Fig. 3.17. Spectral irradiance (1-nm averages) on 230 clear sky mornings at MLO for selected wavelengths at SZA 45° over the time period July 1995-June 1997.
Fig. 3.18. Erythemal irradiance at SZA 45° (bottom) and total ozone (top) on 230 clear sky mornings at MLO over the time period July 1995-June 1997.
The radiative amplification factor (RAF), defined as the percent change of UV (erythemal) irradiance divided by the percent change of total ozone, for the 2-year period is shown in Figure 3.19. Here the RAF was calculated using the power-law formulation of Madronich : RAF = ‑Dln(I)/Dln(O3), where I is UV irradiance. The RAF is simply the slope of the fit on a log-log plot, in this case 1.22. It should be noted that this value is somewhat less than the value of 1.33 found by Bodhaine et al.  for the first year of data.

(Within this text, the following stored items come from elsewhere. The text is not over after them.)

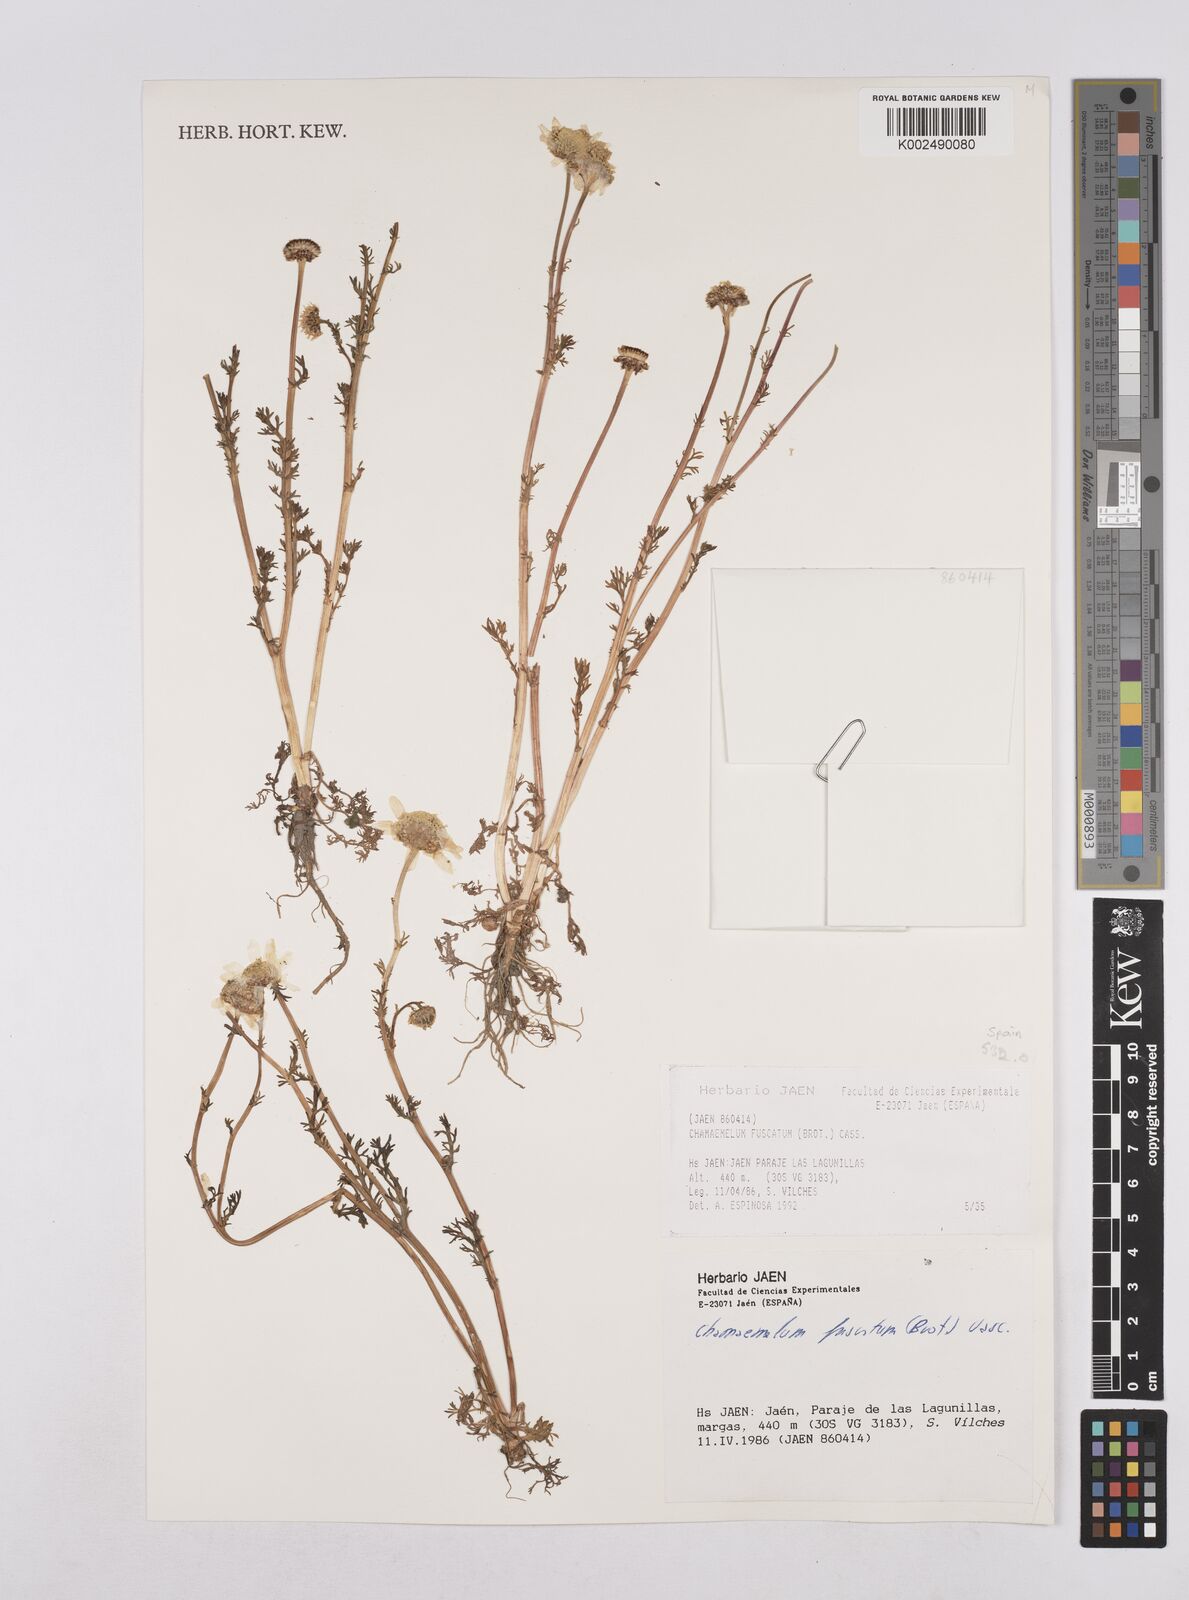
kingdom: Plantae
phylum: Tracheophyta
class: Magnoliopsida
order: Asterales
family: Asteraceae
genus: Chamaemelum
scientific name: Chamaemelum fuscatum
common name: Chamomile
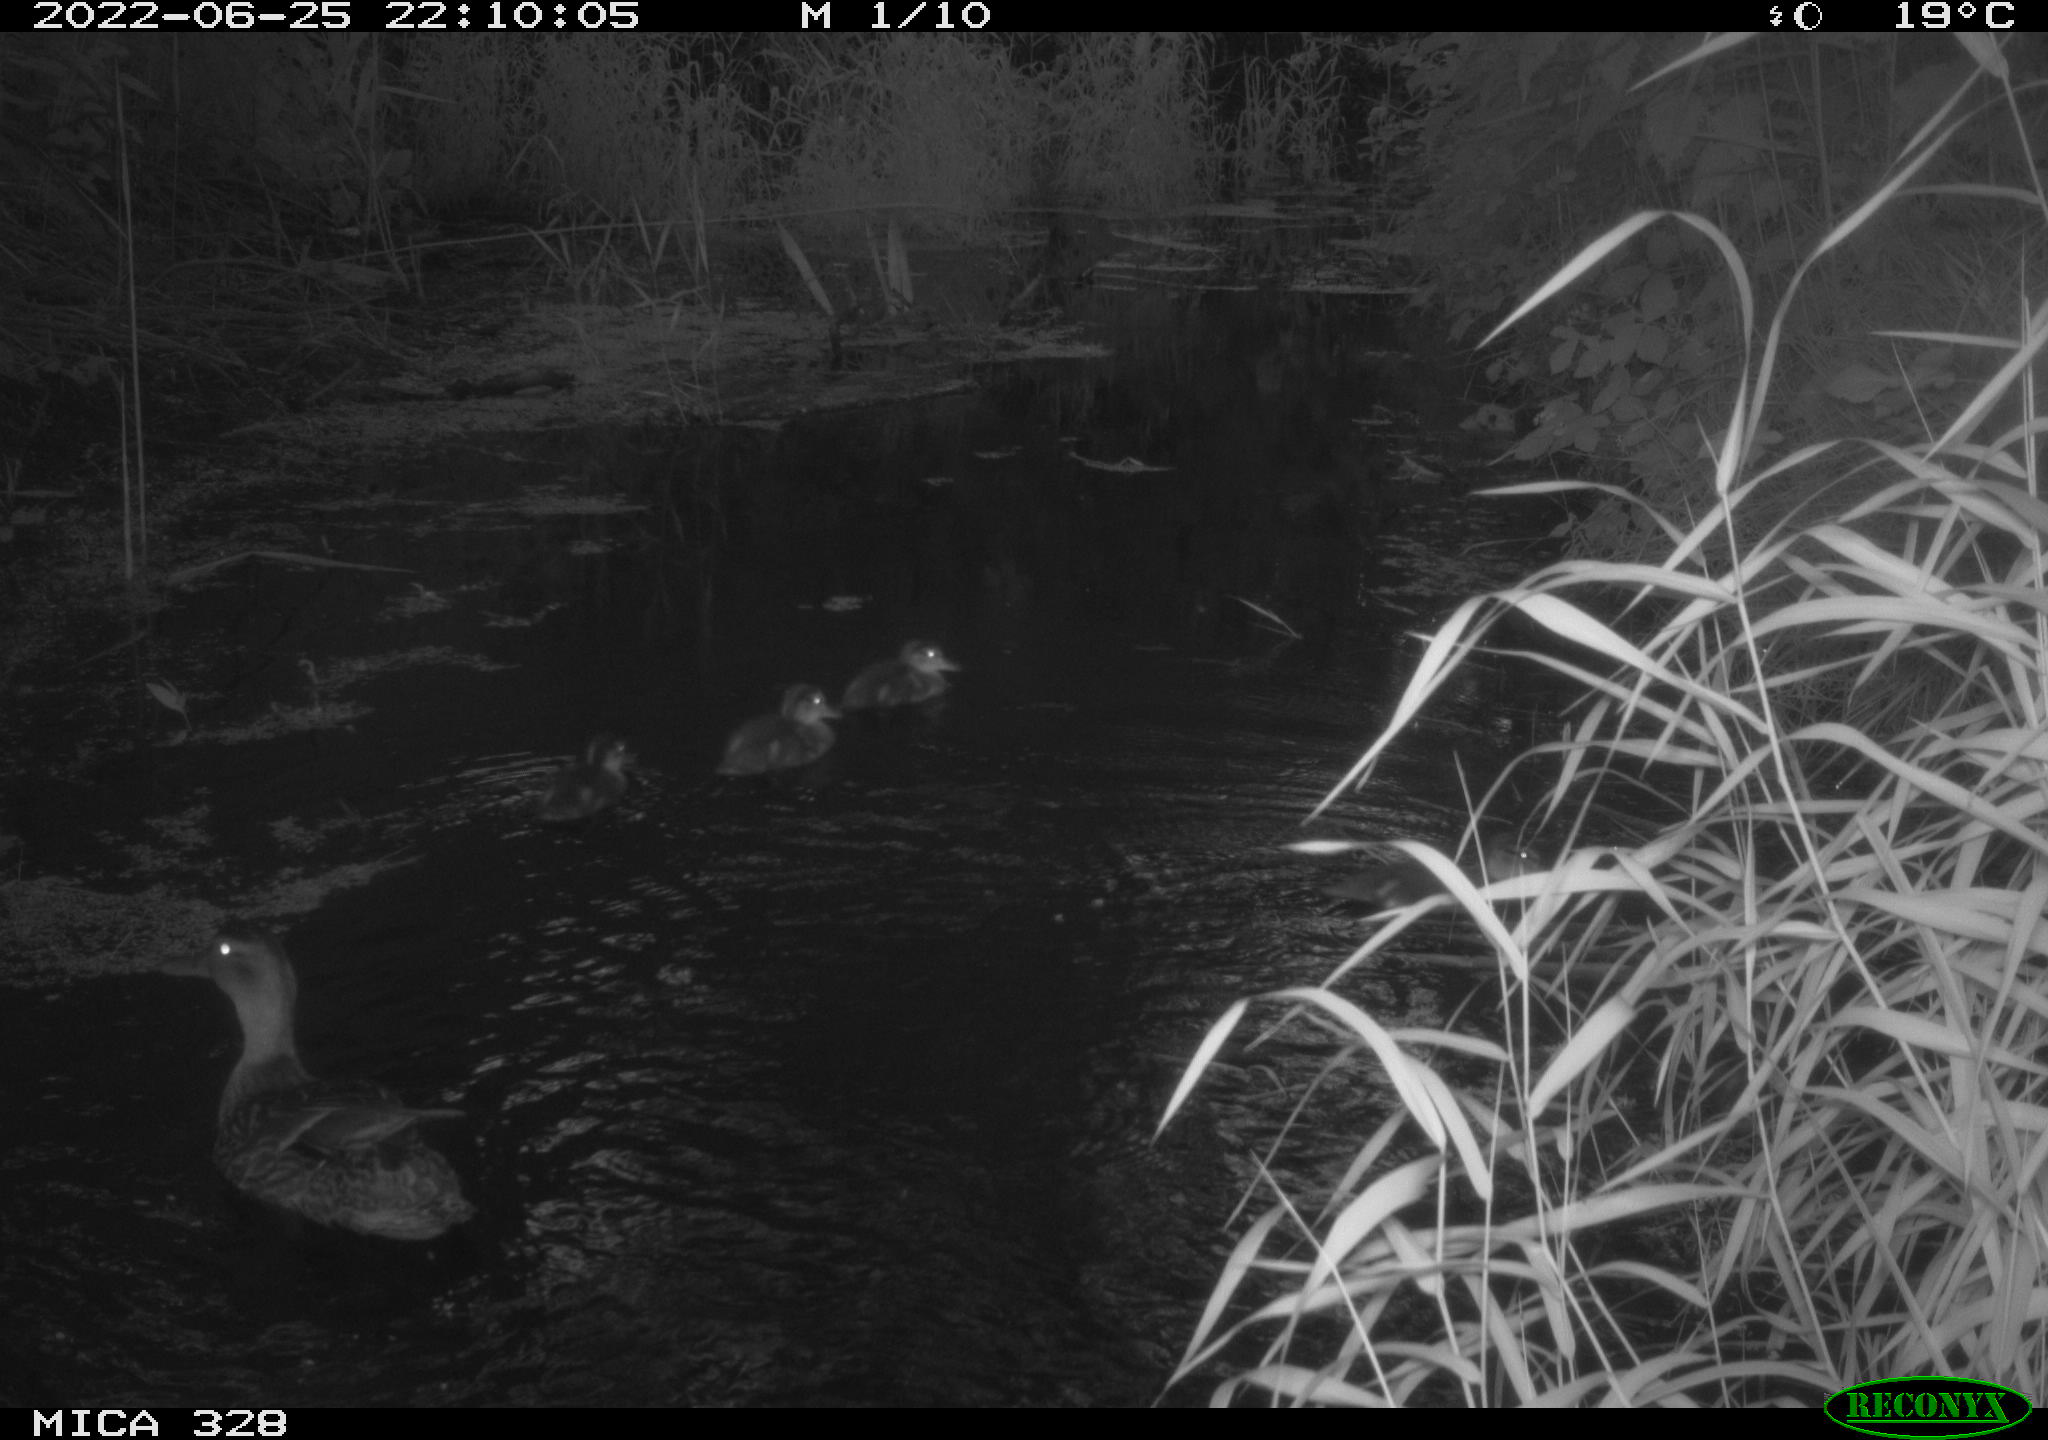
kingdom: Animalia
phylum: Chordata
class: Aves
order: Anseriformes
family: Anatidae
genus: Anas
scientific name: Anas platyrhynchos
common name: Mallard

Fig. 3.19. Power law regression between erythemal irradiance at SZA 45° and Dobson total ozone for 230 clear sky mornings at MLO over the time period July 1995-June 1997. The graph is plotted on a linear scale to facilitate reading the units. The coefficient of the linear term gives the power law RAF.
In conclusion, erythema irradiance calculated from the spectroradiometer is strongly correlated (inversely) with Dobson total ozone. Spectral UV irradiance variations are strongly correlated with total ozone variations, with the highest correlations at the shortest wavelengths. The erythema RAF measured at MLO for the 2-year period is about 1.22, somewhat less than the 1.33 value reported for the first year, and no significant trend in UV irradiance may yet be inferred because of the limited time period.